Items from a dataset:

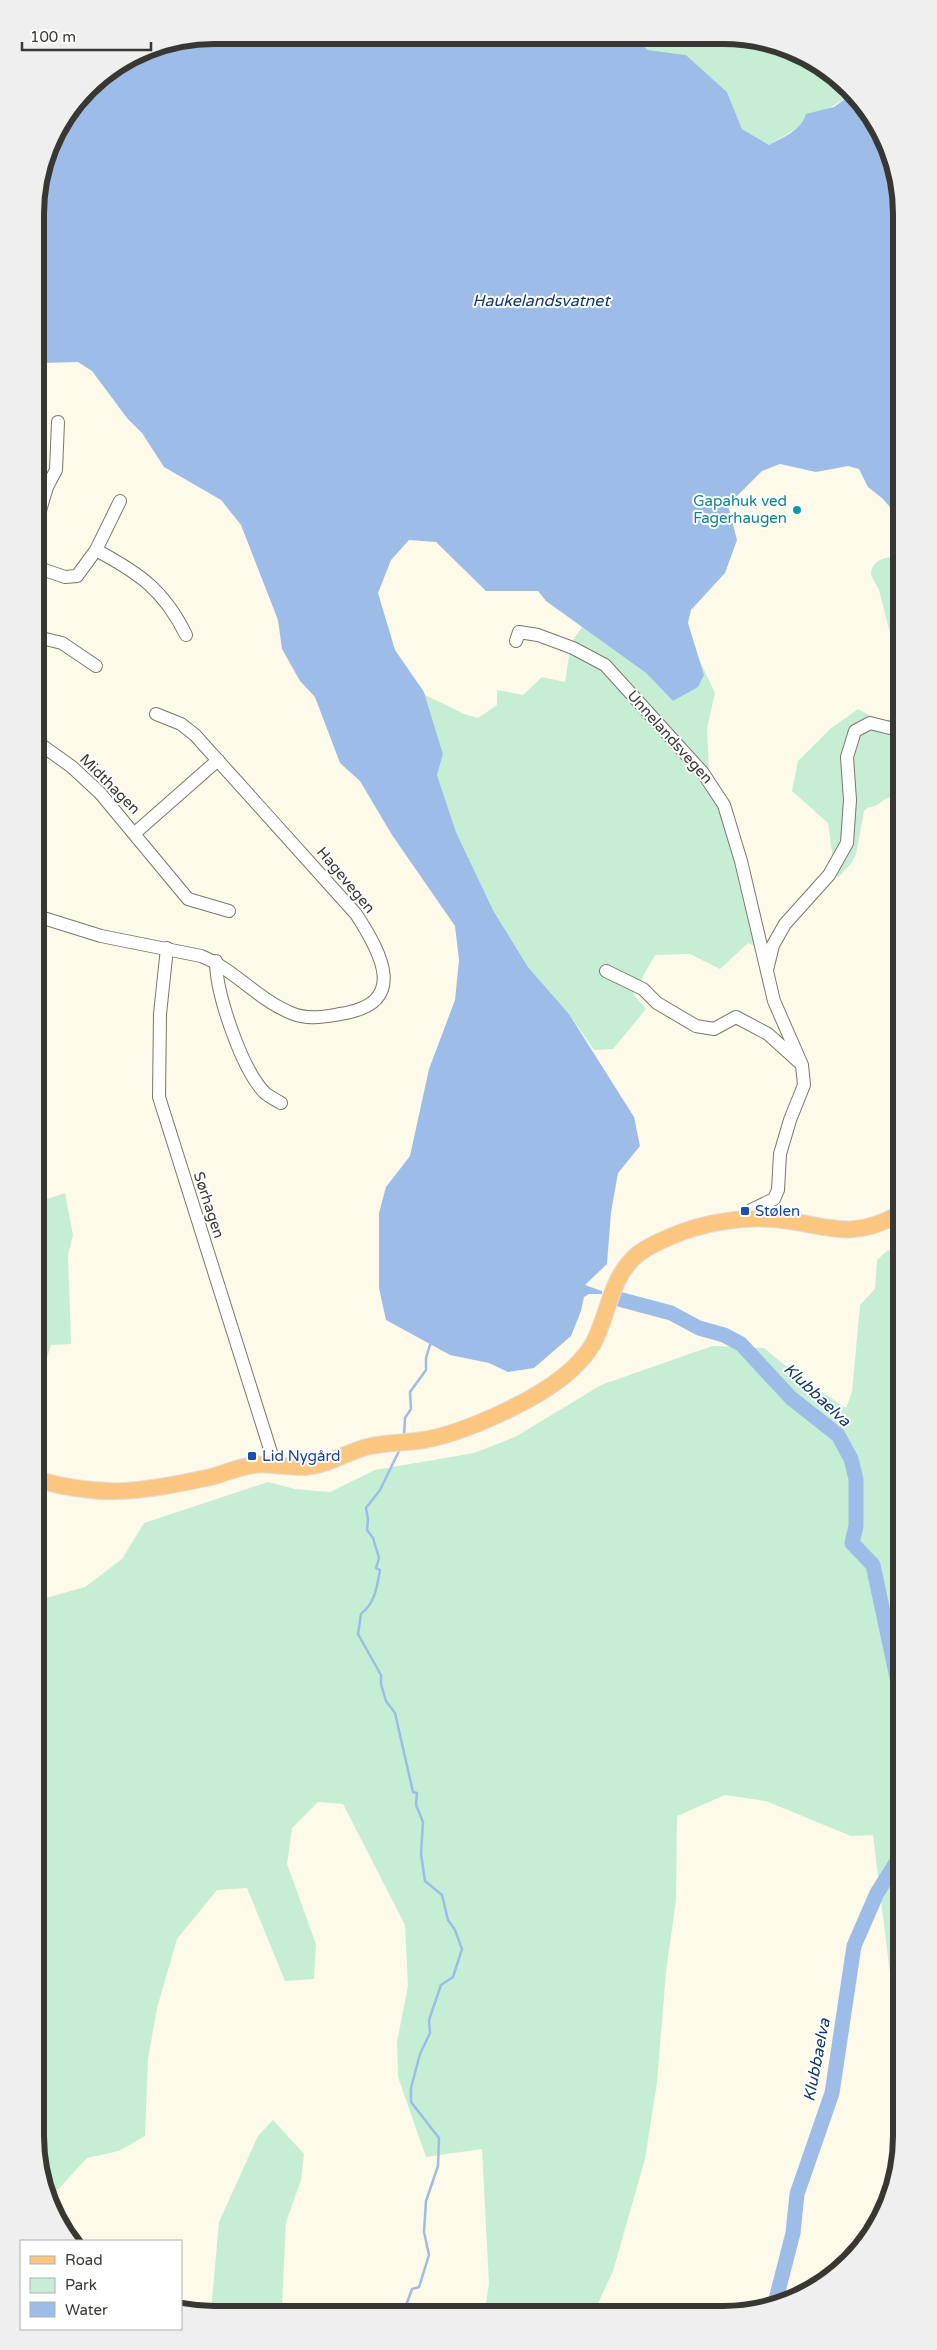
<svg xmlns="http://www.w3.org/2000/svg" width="937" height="2350" font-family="'Varela Round',sans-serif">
	<rect width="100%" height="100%" fill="#fdfae9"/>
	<g fill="#c5eed4">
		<path d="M 636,38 L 759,39 L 841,80 L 848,87 L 847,96 C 845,100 779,139 769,145 L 742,129 L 727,92 L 686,55 L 648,50 Z"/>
		<path d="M 891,557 L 897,563 L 897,661 L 879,590 L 871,575 C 871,563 881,558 891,557 Z"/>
		<polygon points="582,627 646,673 673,701 704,675 699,659 715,693 707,728 709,772 765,951 748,943 720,969 690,954 655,955 633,994 646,1009 613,1049 594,1050 569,1014 528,967 493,910 456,832 437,775 443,754 425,695 464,714 478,718 497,705 497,690 523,695 542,677 565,682 571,643"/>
		<path d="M 858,709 C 870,715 885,727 898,715 L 898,797 C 883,797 886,800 875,806 C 870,808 868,806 864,811 L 856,854 L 852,862 L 838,878 L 834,867 L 828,823 L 792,791 L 798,761 L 830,729 Z"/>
		<polygon points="65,1193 73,1235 68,1255 71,1344 51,1345 39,1382 38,1202"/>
		<polygon points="899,1248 901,2063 873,1835 851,1836 766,1801 725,1795 677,1816 676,1900 666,1972 657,2082 645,2159 613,2271 595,2310 485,2310 489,2284 482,2149 426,2157 398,2077 397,2042 408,1986 405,1925 343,1804 318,1802 292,1828 287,1864 316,1944 314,1979 285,1981 247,1888 217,1890 177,1939 157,2008 148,2059 145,2136 119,2151 87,2158 50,2198 41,2182 39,1600 85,1587 122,1559 144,1523 268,1482 295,1489 330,1492 375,1470 474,1453 515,1437 601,1385 712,1346 764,1348 798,1376 846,1408 852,1392 860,1305 875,1289 877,1260 887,1251"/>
		<polygon points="273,2120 304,2154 301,2180 286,2222 282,2307 279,2311 211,2311 219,2222 258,2136"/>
	</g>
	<path fill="#9dbde8" d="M 214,35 L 636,38 L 648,50 L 686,55 L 727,92 L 742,129 L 769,145 C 783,137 801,131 806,114 L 834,107 L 845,99 L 848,87 L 878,124 L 896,168 L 897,515 L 882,498 L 868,487 L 859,469 L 848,466 L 816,472 L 780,464 L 762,471 L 728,505 L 737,540 L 725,573 L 691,610 L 688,623 L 704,675 L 698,687 L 673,701 L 646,673 L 546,601 L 538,591 L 486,591 L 436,542 L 409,540 L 391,560 L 378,593 L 395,650 L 424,692 L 443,754 L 437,775 L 456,832 L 493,910 L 528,967 L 569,1014 L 634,1117 L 640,1146 L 618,1173 L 611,1212 L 607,1264 L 585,1285 L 602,1291 L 602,1294 L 589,1294 L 584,1297 L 581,1311 L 571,1336 L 534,1368 L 508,1372 L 489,1363 L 450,1355 L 386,1320 L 379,1288 L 379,1213 L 386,1187 L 410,1156 L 429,1069 L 455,1000 L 459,960 L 455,926 L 392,835 L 360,781 L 340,763 L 315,697 L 300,681 L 282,649 L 278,620 L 241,525 L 221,500 L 164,467 L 142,433 L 127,418 L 92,371 L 78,362 L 43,363 L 36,368 L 35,202 L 54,134 L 96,80 L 146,48 Z"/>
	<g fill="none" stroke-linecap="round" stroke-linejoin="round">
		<g stroke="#9dbde8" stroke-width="2.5">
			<polyline points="404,1436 405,1418 411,1409 410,1392 426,1370 426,1358 430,1345"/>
			<path d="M 400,1449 L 380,1490 L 366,1508 L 368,1519 L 367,1530 L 373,1538 L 379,1558 L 376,1568 L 380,1570 C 377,1587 375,1603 361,1614 L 358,1634 L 381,1675 L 381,1684 L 386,1701 L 395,1713 L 413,1792 L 417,1793 L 416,1805 L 423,1822 L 421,1854 L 425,1881 L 442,1895 L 448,1920 L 455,1930 L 462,1949 L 453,1977 L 441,1985 L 429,2020 L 430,2033 L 420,2054 L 411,2088 L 411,2102 L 439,2138 L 438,2166 L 426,2201 L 424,2232 L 429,2255 L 419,2287 L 412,2289 L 404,2311"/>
		</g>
		<g stroke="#9dbde8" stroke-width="15">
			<polyline points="615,1298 671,1313 699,1328 724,1335 741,1344 791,1398 838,1435 851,1459 856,1479 856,1526 852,1543 873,1565 900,1692"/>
			<polyline points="774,2307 793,2233 797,2194 832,2093 854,1946 877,1893 901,1855"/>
		</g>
		<defs>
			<g id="minor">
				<polyline points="36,524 47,487 56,470 58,422"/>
				<path d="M 96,550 C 139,573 164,590 186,635"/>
				<polyline points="36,567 65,577 77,576 96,550 120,501"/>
				<polyline points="37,637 62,643 96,666"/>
				<polyline points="516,641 519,632 538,635 573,648 605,665 703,773 724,805 741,861 774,1001 802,1065 804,1085 790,1120 780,1154 778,1190 774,1199 751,1210 748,1219"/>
				<polyline points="37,742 72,767 100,793 188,899 229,911"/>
				<polyline points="135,833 218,760"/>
				<path d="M 37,916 L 101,936 L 201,956 C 234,969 257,999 291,1013 C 308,1020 322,1017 340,1014 C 409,1004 382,954 356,914 L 195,735 L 181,724 L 156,714"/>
				<polyline points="167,948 160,1014 159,1097 275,1465"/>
				<path d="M 216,961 C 216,994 242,1070 265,1093 C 270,1097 276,1100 281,1103"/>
				<polyline points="767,970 773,945 785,924 829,875 847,843 850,800 847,757 855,731 870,723 898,730"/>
				<polyline points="606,971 643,989 657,1003 696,1026 714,1029 736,1017 768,1034 799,1062"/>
			</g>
			<path id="major" d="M 39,1480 C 104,1499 147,1491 211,1477 C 225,1473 239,1467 253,1465 C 271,1463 289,1468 306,1467 C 329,1465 348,1451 371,1446 C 388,1442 406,1443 424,1440 C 464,1433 532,1402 564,1376 C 575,1367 586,1356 593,1344 C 609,1314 610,1277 638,1254 C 648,1246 660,1241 672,1236 C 702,1223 740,1217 772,1219 C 825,1223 848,1243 899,1214"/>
		</defs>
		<use href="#minor" stroke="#7b7869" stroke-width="14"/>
		<use href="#major" stroke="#dfdfde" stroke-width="18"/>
		<use href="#minor" stroke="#fff" stroke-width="12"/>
		<use href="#major" stroke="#fbc680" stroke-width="16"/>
	</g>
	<circle fill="#0f9aa8" stroke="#fff" stroke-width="2" cx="797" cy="510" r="5"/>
	<g fill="#1a4fb4" stroke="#fff" stroke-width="2">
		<rect x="740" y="1206" width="10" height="10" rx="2.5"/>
		<rect x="247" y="1451" width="10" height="10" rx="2.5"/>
	</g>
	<g text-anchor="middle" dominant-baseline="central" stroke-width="4" stroke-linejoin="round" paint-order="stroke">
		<g font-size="15" fill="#0d838f" stroke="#fff" text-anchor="end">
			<text x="787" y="501">Gapahuk ved<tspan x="787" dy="17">Fagerhaugen</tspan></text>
		</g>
		<g font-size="15" fill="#393731" stroke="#fff">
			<text transform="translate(670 737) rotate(48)">Unnelandsvegen</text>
			<text transform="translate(110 784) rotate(45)">Midthagen</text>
			<text transform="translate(346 880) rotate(50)">Hagevegen</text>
			<text transform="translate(209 1205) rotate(72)">Sørhagen</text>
		</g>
		<g font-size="15" fill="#164399" stroke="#fff" text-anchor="start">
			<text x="755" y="1211">Stølen</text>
			<text x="262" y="1456">Lid Nygård</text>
		</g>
		<g font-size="16" font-style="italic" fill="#0e386c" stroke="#fff">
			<text x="541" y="301">Haukelandsvatnet</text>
			<text transform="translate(817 1395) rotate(43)">Klubbaelva</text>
			<text transform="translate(817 2060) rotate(-79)">Klubbaelva</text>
		</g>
	</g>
	<path d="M0 0H937V2350H0ZM214 44H723A170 170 0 0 1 893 214V2136A170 170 0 0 1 723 2306H214A170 170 0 0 1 44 2136V214A170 170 0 0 1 214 44Z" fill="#efefef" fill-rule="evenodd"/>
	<path fill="none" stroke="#393731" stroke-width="6" d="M214 44H723A170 170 0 0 1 893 214V2136A170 170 0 0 1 723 2306H214A170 170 0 0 1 44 2136V214A170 170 0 0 1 214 44Z"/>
	<rect x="20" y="2240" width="162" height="90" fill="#ffffff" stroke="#b0afad"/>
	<rect x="30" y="2256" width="25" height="8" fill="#fbc680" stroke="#b0afad"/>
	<text x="65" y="2265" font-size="15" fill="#393731">Road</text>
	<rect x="30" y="2278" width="25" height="15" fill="#c5eed4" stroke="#b0afad"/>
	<text x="65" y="2290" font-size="15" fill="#393731">Park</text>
	<rect x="30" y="2302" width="25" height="15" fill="#9dbde8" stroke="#b0afad"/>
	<text x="65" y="2315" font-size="15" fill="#393731">Water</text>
	<path d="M22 42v8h129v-8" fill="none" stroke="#393731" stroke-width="2.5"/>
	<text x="30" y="42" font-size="15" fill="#393731" stroke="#ffffff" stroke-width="4" paint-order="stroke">100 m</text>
</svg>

→ **What is required**
Identify every line above that includes the word "linejoin", and show those lines.

→ **Completed exercise**
	<g fill="none" stroke-linecap="round" stroke-linejoin="round">
	<g text-anchor="middle" dominant-baseline="central" stroke-width="4" stroke-linejoin="round" paint-order="stroke">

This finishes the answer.